The continuous refinement of PCI, with a burgeoning toolkit that includes intravascular ultrasound (IVUS) and optical coherence tomography (OCT) for superior plaque characterization, as well as pressure wire assessments for functional lesion significance, will enhance procedural success rates. Moreover, lithotripsy's adaptation for modifying calcified coronary lesions may abrogate some of the historical limitations of PCI in heavily calcified vessels, a frequent concern in diabetic atherosclerosis.
We summarize the messages of this study in these points:
- Treatment strategy tailoring: Decisions between percutaneous coronary intervention (PCI) and coronary artery bypass grafting (CABG) for left main coronary artery disease should be tailored to individual patient profiles, including diabetes status and anatomical disease complexity, to optimize outcomes.
- Diabetes as a determinant: Patients with diabetes experience higher rates of adverse events such as death, myocardial infarction, and repeat revascularizations when treated for left main coronary artery disease, highlighting the need for careful consideration of revascularization strategy in this subgroup.
- Balancing short and long-term benefits: While PCI offers advantages in terms of lower early stroke rates, CABG provides more durable protection against myocardial infarction and the need for future revascularizations. This illustrates the importance of balancing short-term benefits with long-term outcomes. Specifically, patients treated with PCI had lower early stroke rates but faced higher rates of spontaneous MI and repeat revascularizations compared to those treated with CABG.

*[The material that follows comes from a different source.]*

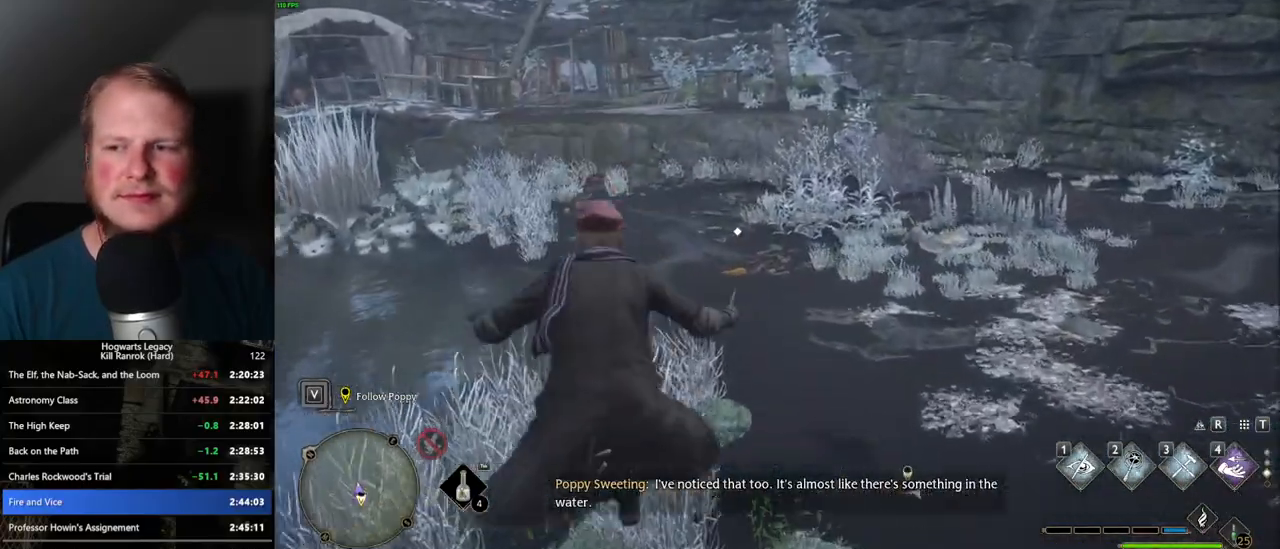
{"keys": ["a", "w"], "mouse": [], "events": [[234, "a", "down"]]}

- Collaborative decision-making: A heart team approach involving cardiologists, surgeons, and other healthcare professionals is crucial for discussing revascularization options, ensuring that treatment decisions are based on a comprehensive evaluation of clinical evidence and patient preferences.
- Evolving treatment paradigms: Ongoing debates and research should focus on the complementary roles of PCI and CABG rather than positioning them as competitive options, with the goal of advancing guidelines and clinical practices that reflect the latest evidence and patient-centered care principles. New way to perform PCI, such as the use of imaging and physiology, and the extensive application of new technologies (for instance: lithotripsy, DCBs) could represent a game changer.